This story will be updated.
AUGUSTA, Maine — Gov. Janet Mills will form a commission to investigate the circumstances that led to the mass shooting that killed 18 people and injured another 13 at a bowling alley and bar in Lewiston last Wednesday.
It was the first recognition from a top Maine official of the many warning signs brought to light in the last few days about the shooter, 40-year-old Army reservist Robert R. Card II of Bowdoin, as well as the two-day police search for him that was criticized by a longtime sheriff’s deputy. That ended when Card was found dead of a self-inflicted gunshot wound in Lisbon on Friday.
Police had been alerted twice since May that Card was growing more paranoid and was heavily armed. In September, the Sagadahoc County Sheriff’s Office was made aware that Card was mentally ill and threatened to shoot up an Army Reserve base in Saco after being held in a New York hospital while on an assignment there over the summer.
Despite dire warnings from a fellow soldier who told superiors that Card may “snap and do a mass shooting,” a deputy never made contact with Card after going to his Bowdoin home, relying on family members to secure Card’s weapons. Experts have said the shooter should have triggered Maine’s “yellow flag” law, which lets police take guns from dangerous people.
Reports of Card’s delusions have been consistent. On the night of the shooting, someone who knew Card said the shooter believed the bowling alley and bar that he targeted were among businesses “broadcasting” that he was a pedophile. In May, police were told of similar delusions. Ahead of his July hospitalization, he also accused fellow soldiers of calling him a pedophile.
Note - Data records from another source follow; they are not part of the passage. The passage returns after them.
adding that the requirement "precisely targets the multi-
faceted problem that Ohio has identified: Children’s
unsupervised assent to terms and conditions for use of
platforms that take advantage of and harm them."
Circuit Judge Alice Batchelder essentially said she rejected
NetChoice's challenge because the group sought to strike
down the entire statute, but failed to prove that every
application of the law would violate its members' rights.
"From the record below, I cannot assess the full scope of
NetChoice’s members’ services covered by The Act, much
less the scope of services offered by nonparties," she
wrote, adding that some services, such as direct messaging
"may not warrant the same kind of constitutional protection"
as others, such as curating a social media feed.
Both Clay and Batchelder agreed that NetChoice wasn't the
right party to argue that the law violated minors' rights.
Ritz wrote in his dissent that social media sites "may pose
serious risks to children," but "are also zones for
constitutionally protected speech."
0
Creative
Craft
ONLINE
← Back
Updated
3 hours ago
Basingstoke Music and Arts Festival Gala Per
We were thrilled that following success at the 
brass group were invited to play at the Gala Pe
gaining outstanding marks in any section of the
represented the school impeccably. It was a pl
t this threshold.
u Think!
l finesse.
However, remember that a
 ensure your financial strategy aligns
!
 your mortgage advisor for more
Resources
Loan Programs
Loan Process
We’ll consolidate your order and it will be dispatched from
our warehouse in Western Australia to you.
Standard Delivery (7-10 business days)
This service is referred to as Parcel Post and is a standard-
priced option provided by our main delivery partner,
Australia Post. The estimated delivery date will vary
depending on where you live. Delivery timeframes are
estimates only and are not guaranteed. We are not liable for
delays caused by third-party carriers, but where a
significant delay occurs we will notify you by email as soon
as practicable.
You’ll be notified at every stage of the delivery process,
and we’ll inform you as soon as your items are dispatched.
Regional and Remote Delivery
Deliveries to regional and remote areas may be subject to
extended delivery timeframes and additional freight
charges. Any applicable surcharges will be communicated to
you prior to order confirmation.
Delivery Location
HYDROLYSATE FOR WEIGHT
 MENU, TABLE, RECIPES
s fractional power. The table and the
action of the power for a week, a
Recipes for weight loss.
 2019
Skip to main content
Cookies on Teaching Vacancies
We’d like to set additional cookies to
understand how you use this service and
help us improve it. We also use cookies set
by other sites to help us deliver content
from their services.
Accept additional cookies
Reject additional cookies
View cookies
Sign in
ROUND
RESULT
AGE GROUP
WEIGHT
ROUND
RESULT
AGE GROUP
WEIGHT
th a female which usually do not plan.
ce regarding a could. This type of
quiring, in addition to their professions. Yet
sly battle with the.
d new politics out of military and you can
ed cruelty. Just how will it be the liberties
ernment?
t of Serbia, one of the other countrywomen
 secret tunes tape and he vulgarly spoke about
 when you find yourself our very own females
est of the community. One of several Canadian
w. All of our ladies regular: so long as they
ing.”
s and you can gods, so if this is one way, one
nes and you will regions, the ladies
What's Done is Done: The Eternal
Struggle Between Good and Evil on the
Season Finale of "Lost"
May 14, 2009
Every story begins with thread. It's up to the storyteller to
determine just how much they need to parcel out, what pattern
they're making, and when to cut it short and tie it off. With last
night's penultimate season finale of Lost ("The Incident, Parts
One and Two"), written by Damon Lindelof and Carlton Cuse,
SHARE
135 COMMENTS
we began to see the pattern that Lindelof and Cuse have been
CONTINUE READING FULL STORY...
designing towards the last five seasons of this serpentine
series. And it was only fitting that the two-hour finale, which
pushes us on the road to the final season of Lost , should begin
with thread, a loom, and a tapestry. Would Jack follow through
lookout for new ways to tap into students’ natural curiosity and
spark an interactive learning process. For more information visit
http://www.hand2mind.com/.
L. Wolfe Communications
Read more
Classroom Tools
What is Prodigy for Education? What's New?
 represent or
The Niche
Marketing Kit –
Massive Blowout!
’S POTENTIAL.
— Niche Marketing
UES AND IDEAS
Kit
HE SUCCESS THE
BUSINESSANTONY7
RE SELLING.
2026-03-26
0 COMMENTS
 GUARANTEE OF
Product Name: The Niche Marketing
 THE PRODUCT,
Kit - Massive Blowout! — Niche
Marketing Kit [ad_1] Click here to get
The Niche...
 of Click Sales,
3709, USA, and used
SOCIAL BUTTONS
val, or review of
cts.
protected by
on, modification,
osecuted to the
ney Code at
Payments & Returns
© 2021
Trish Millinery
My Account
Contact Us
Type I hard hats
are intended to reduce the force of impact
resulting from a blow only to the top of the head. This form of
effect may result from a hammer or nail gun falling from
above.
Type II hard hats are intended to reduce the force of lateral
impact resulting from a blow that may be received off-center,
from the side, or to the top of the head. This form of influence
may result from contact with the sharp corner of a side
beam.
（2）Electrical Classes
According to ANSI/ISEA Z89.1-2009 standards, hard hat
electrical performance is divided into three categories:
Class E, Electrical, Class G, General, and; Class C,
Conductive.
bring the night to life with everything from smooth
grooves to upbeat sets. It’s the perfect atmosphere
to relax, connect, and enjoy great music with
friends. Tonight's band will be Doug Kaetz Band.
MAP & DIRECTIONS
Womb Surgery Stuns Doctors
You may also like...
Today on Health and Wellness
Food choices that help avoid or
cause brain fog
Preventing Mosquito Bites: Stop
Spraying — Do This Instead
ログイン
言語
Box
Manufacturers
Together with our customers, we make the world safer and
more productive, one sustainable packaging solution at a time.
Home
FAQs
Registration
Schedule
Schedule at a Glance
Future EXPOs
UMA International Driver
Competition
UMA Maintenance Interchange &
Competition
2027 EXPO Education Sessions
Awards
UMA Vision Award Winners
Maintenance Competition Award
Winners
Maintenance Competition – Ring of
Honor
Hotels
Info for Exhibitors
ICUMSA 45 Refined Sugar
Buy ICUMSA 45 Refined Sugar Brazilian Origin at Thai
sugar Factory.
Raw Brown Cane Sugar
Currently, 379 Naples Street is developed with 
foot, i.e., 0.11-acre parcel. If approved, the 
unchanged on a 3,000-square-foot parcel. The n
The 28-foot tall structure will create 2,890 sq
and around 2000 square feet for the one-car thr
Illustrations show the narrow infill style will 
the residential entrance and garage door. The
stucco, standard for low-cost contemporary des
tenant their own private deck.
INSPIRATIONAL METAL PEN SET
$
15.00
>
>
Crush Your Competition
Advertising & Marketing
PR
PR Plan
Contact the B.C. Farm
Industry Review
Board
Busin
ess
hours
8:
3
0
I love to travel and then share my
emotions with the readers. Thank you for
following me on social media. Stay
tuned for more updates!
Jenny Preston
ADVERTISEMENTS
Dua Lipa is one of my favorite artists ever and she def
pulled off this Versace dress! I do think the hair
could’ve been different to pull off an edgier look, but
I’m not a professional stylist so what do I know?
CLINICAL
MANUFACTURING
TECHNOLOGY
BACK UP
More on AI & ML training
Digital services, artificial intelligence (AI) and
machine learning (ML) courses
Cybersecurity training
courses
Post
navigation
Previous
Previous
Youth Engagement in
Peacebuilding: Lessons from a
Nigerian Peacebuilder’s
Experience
Mills, a Democrat, said in a news release that contacts with police raised “crucial questions about actions taken and what more could have been done to prevent this tragedy from occurring.”
The new commission will likely be named next week and will include members with legal, investigative and mental health backgrounds, the governor’s office said. The panel would be empowered to probe police contacts with Card and the manhunt that followed the shootings.
“The families of the victims, those who were injured, those who are recovering, and the people of Maine and the nation deserve nothing less,” the governor said in a statement.